» **Instructions for the task**
The complete set of records below must be repeated precisely as given.

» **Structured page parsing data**
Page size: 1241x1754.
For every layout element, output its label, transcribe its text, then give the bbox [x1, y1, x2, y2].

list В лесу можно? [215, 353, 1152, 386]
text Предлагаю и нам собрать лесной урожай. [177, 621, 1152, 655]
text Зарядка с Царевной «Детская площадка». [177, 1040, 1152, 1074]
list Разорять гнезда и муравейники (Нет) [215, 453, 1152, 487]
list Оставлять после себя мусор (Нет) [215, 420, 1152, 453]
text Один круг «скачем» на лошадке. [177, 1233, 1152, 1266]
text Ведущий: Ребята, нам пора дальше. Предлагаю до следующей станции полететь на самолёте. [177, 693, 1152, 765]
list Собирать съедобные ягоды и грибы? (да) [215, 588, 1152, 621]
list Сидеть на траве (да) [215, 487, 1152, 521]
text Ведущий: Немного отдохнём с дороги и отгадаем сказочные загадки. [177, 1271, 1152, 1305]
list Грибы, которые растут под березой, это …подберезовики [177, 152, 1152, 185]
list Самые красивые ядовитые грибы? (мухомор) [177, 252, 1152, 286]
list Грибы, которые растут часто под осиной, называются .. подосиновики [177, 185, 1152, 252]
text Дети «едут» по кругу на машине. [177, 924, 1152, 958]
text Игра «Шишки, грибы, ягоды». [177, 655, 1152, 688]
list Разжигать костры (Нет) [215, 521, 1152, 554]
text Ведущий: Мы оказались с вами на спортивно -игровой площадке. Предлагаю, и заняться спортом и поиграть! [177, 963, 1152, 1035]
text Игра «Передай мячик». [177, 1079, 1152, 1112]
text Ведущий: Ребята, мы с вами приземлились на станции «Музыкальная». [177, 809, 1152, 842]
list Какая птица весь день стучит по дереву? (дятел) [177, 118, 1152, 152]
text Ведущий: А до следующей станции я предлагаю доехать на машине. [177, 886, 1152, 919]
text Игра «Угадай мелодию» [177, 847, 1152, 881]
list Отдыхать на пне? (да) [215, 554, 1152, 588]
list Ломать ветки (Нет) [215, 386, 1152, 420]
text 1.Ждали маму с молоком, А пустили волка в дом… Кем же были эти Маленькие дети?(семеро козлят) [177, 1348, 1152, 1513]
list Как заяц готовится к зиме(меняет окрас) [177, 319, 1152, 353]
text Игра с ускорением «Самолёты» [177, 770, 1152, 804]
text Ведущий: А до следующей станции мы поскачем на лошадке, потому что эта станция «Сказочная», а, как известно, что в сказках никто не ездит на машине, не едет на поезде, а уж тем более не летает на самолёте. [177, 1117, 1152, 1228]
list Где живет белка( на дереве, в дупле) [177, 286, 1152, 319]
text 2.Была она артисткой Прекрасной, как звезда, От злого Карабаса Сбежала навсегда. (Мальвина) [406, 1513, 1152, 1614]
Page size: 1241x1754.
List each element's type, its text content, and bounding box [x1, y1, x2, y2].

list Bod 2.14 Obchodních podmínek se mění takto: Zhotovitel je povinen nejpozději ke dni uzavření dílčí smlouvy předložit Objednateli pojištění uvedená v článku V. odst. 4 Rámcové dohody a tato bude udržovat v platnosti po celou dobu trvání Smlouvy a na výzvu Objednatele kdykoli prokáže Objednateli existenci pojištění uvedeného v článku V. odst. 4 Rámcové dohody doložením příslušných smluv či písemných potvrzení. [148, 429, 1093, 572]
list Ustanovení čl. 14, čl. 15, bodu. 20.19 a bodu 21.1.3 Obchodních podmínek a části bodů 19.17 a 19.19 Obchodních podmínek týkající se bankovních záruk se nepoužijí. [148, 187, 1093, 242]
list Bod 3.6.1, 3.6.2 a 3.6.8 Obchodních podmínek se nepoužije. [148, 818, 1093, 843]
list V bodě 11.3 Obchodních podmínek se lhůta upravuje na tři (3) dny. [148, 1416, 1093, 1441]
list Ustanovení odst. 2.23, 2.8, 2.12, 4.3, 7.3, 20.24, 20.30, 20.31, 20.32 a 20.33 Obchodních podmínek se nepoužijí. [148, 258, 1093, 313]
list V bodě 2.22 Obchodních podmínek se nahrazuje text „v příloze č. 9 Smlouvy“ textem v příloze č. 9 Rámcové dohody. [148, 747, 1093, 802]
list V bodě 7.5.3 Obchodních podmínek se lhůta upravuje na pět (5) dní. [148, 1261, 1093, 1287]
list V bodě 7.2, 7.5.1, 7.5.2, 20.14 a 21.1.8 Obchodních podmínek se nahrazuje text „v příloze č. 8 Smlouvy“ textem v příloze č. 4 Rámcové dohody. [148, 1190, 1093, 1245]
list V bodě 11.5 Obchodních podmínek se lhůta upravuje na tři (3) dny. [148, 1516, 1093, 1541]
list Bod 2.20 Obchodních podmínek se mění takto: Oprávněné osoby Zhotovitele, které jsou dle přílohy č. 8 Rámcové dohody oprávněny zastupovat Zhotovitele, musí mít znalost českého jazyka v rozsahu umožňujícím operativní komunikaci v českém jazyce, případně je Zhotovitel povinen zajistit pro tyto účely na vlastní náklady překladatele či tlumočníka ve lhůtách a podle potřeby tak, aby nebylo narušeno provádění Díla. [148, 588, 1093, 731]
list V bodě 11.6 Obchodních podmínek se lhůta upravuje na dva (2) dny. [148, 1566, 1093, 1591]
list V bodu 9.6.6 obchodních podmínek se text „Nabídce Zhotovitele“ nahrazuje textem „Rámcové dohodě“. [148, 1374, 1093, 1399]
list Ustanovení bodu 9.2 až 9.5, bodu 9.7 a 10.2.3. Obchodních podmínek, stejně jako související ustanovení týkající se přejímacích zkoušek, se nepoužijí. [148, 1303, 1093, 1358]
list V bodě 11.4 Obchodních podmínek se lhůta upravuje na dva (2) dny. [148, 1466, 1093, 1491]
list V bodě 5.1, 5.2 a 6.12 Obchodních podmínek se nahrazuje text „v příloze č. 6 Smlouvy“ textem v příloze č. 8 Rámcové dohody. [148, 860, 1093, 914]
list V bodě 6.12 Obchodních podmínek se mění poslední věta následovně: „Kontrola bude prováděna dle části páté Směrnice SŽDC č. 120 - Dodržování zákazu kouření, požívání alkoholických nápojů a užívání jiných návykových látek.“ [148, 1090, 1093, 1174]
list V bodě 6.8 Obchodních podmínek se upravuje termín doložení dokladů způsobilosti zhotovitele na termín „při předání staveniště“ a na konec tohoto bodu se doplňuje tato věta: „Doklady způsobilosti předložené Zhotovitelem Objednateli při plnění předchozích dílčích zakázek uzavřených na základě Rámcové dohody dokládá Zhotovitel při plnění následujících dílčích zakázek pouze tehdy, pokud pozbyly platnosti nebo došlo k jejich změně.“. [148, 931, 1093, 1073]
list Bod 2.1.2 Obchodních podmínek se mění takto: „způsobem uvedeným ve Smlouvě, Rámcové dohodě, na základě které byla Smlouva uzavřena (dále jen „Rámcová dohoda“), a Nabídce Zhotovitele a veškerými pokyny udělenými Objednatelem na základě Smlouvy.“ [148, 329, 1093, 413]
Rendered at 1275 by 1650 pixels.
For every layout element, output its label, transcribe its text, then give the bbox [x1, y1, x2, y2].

» **Exercise solution**
Page size: 1241x1754.
For every layout element, output its label, transcribe its text, then give the bbox [x1, y1, x2, y2].

list В лесу можно? [215, 353, 1152, 386]
text Предлагаю и нам собрать лесной урожай. [177, 621, 1152, 655]
text Зарядка с Царевной «Детская площадка». [177, 1040, 1152, 1074]
list Разорять гнезда и муравейники (Нет) [215, 453, 1152, 487]
list Оставлять после себя мусор (Нет) [215, 420, 1152, 453]
text Один круг «скачем» на лошадке. [177, 1233, 1152, 1266]
text Ведущий: Ребята, нам пора дальше. Предлагаю до следующей станции полететь на самолёте. [177, 693, 1152, 765]
list Собирать съедобные ягоды и грибы? (да) [215, 588, 1152, 621]
list Сидеть на траве (да) [215, 487, 1152, 521]
text Ведущий: Немного отдохнём с дороги и отгадаем сказочные загадки. [177, 1271, 1152, 1305]
list Грибы, которые растут под березой, это …подберезовики [177, 152, 1152, 185]
list Самые красивые ядовитые грибы? (мухомор) [177, 252, 1152, 286]
list Грибы, которые растут часто под осиной, называются .. подосиновики [177, 185, 1152, 252]
text Дети «едут» по кругу на машине. [177, 924, 1152, 958]
text Игра «Шишки, грибы, ягоды». [177, 655, 1152, 688]
list Разжигать костры (Нет) [215, 521, 1152, 554]
text Ведущий: Мы оказались с вами на спортивно -игровой площадке. Предлагаю, и заняться спортом и поиграть! [177, 963, 1152, 1035]
text Игра «Передай мячик». [177, 1079, 1152, 1112]
text Ведущий: Ребята, мы с вами приземлились на станции «Музыкальная». [177, 809, 1152, 842]
list Какая птица весь день стучит по дереву? (дятел) [177, 118, 1152, 152]
text Ведущий: А до следующей станции я предлагаю доехать на машине. [177, 886, 1152, 919]
text Игра «Угадай мелодию» [177, 847, 1152, 881]
list Отдыхать на пне? (да) [215, 554, 1152, 588]
list Ломать ветки (Нет) [215, 386, 1152, 420]
text 1.Ждали маму с молоком, А пустили волка в дом… Кем же были эти Маленькие дети?(семеро козлят) [177, 1348, 1152, 1513]
list Как заяц готовится к зиме(меняет окрас) [177, 319, 1152, 353]
text Игра с ускорением «Самолёты» [177, 770, 1152, 804]
text Ведущий: А до следующей станции мы поскачем на лошадке, потому что эта станция «Сказочная», а, как известно, что в сказках никто не ездит на машине, не едет на поезде, а уж тем более не летает на самолёте. [177, 1117, 1152, 1228]
list Где живет белка( на дереве, в дупле) [177, 286, 1152, 319]
text 2.Была она артисткой Прекрасной, как звезда, От злого Карабаса Сбежала навсегда. (Мальвина) [406, 1513, 1152, 1614]
Page size: 1241x1754.
List each element's type, its text content, and bounding box [x1, y1, x2, y2].

list Bod 2.14 Obchodních podmínek se mění takto: Zhotovitel je povinen nejpozději ke dni uzavření dílčí smlouvy předložit Objednateli pojištění uvedená v článku V. odst. 4 Rámcové dohody a tato bude udržovat v platnosti po celou dobu trvání Smlouvy a na výzvu Objednatele kdykoli prokáže Objednateli existenci pojištění uvedeného v článku V. odst. 4 Rámcové dohody doložením příslušných smluv či písemných potvrzení. [148, 429, 1093, 572]
list Ustanovení čl. 14, čl. 15, bodu. 20.19 a bodu 21.1.3 Obchodních podmínek a části bodů 19.17 a 19.19 Obchodních podmínek týkající se bankovních záruk se nepoužijí. [148, 187, 1093, 242]
list Bod 3.6.1, 3.6.2 a 3.6.8 Obchodních podmínek se nepoužije. [148, 818, 1093, 843]
list V bodě 11.3 Obchodních podmínek se lhůta upravuje na tři (3) dny. [148, 1416, 1093, 1441]
list Ustanovení odst. 2.23, 2.8, 2.12, 4.3, 7.3, 20.24, 20.30, 20.31, 20.32 a 20.33 Obchodních podmínek se nepoužijí. [148, 258, 1093, 313]
list V bodě 2.22 Obchodních podmínek se nahrazuje text „v příloze č. 9 Smlouvy“ textem v příloze č. 9 Rámcové dohody. [148, 747, 1093, 802]
list V bodě 7.5.3 Obchodních podmínek se lhůta upravuje na pět (5) dní. [148, 1261, 1093, 1287]
list V bodě 7.2, 7.5.1, 7.5.2, 20.14 a 21.1.8 Obchodních podmínek se nahrazuje text „v příloze č. 8 Smlouvy“ textem v příloze č. 4 Rámcové dohody. [148, 1190, 1093, 1245]
list V bodě 11.5 Obchodních podmínek se lhůta upravuje na tři (3) dny. [148, 1516, 1093, 1541]
list Bod 2.20 Obchodních podmínek se mění takto: Oprávněné osoby Zhotovitele, které jsou dle přílohy č. 8 Rámcové dohody oprávněny zastupovat Zhotovitele, musí mít znalost českého jazyka v rozsahu umožňujícím operativní komunikaci v českém jazyce, případně je Zhotovitel povinen zajistit pro tyto účely na vlastní náklady překladatele či tlumočníka ve lhůtách a podle potřeby tak, aby nebylo narušeno provádění Díla. [148, 588, 1093, 731]
list V bodě 11.6 Obchodních podmínek se lhůta upravuje na dva (2) dny. [148, 1566, 1093, 1591]
list V bodu 9.6.6 obchodních podmínek se text „Nabídce Zhotovitele“ nahrazuje textem „Rámcové dohodě“. [148, 1374, 1093, 1399]
list Ustanovení bodu 9.2 až 9.5, bodu 9.7 a 10.2.3. Obchodních podmínek, stejně jako související ustanovení týkající se přejímacích zkoušek, se nepoužijí. [148, 1303, 1093, 1358]
list V bodě 11.4 Obchodních podmínek se lhůta upravuje na dva (2) dny. [148, 1466, 1093, 1491]
list V bodě 5.1, 5.2 a 6.12 Obchodních podmínek se nahrazuje text „v příloze č. 6 Smlouvy“ textem v příloze č. 8 Rámcové dohody. [148, 860, 1093, 914]
list V bodě 6.12 Obchodních podmínek se mění poslední věta následovně: „Kontrola bude prováděna dle části páté Směrnice SŽDC č. 120 - Dodržování zákazu kouření, požívání alkoholických nápojů a užívání jiných návykových látek.“ [148, 1090, 1093, 1174]
list V bodě 6.8 Obchodních podmínek se upravuje termín doložení dokladů způsobilosti zhotovitele na termín „při předání staveniště“ a na konec tohoto bodu se doplňuje tato věta: „Doklady způsobilosti předložené Zhotovitelem Objednateli při plnění předchozích dílčích zakázek uzavřených na základě Rámcové dohody dokládá Zhotovitel při plnění následujících dílčích zakázek pouze tehdy, pokud pozbyly platnosti nebo došlo k jejich změně.“. [148, 931, 1093, 1073]
list Bod 2.1.2 Obchodních podmínek se mění takto: „způsobem uvedeným ve Smlouvě, Rámcové dohodě, na základě které byla Smlouva uzavřena (dále jen „Rámcová dohoda“), a Nabídce Zhotovitele a veškerými pokyny udělenými Objednatelem na základě Smlouvy.“ [148, 329, 1093, 413]
Rendered at 1275 by 1650 pixels.
For every layout element, output its label, transcribe its text, then give the bbox [x1, y1, x2, y2].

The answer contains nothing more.